Trump juga menyebut bahwa TikTok memainkan peran penting dalam kampanye kepresidenannya, dengan aplikasi tersebut menghasilkan miliaran penayangan untuk berbagai kontennya. Bagaimanapun, mereka belum memberikan komentar resmi terkait pertemuan ini.
Perusahaan sebelumnya telah membantah klaim Departemen Kehakiman AS mengenai hubungan mereka dengan China. TikTok menyatakan bahwa data pengguna dan mesin rekomendasi kontennya disimpan di server cloud di Amerika Serikat yang dioperasikan oleh Oracle Corp. TikTok juga menegaskan bahwa keputusan moderasi konten bagi pengguna AS sepenuhnya dilakukan di dalam negeri.
Di sisi lain, Departemen Kehakiman AS bersikeras bahwa kontrol China atas TikTok tetap menjadi ancaman serius terhadap keamanan nasional. Posisi ini didukung oleh banyak anggota parlemen AS yang terus mendorong regulasi ketat terhadap aplikasi tersebut.

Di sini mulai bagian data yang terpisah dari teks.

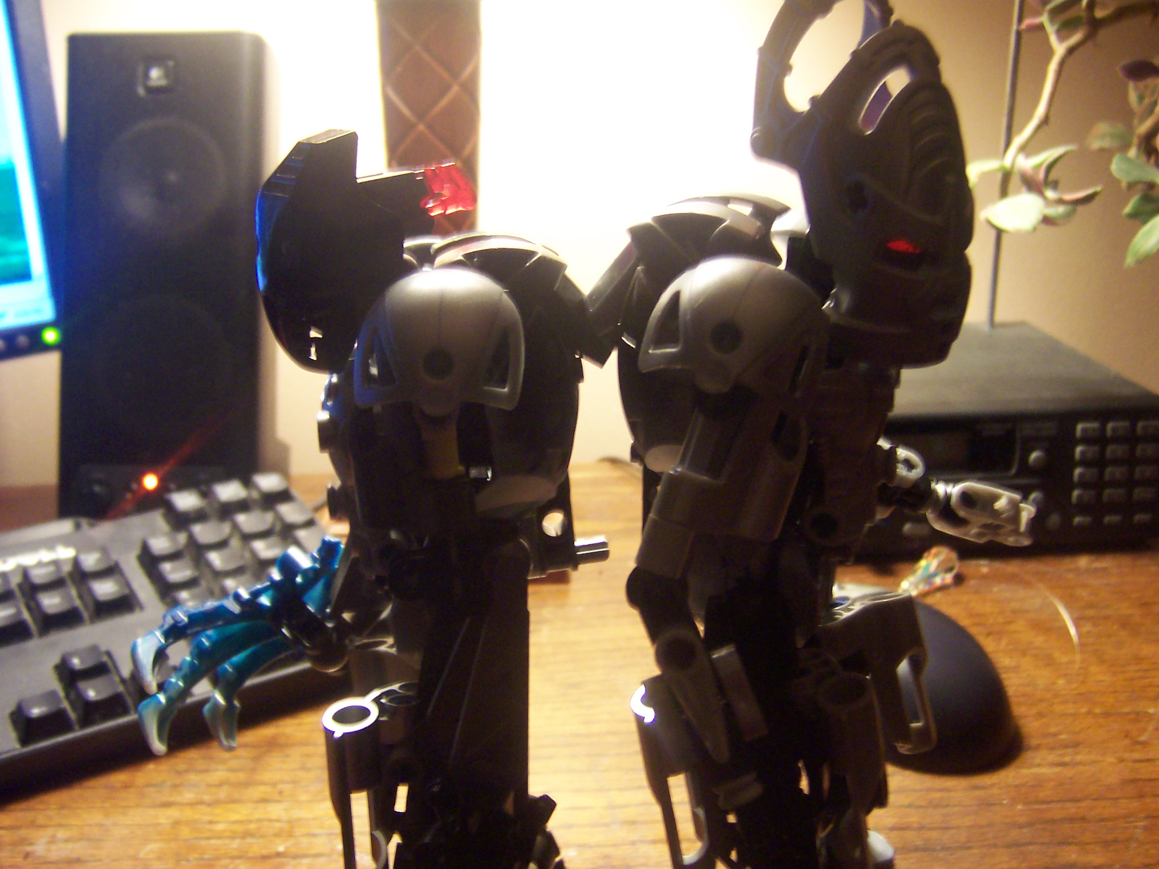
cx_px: 580
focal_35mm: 36
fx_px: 1205
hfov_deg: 51.4
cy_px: 434
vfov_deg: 39.7
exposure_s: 1/8
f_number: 2.8
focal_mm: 5.6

Kelompok pendukung kebebasan berbicara turut menyampaikan pandangan mereka kepada Mahkamah Agung, menyatakan bahwa undang-undang terhadap TikTok menyerupai penyensoran ala rezim otoriter. Sementara itu, Mahkamah Agung dijadwalkan mendengar argumen terkait undang-undang larangan TikTok pada Januari 2025, yang menjadi penentu masa depan aplikasi ini di Amerika Serikat.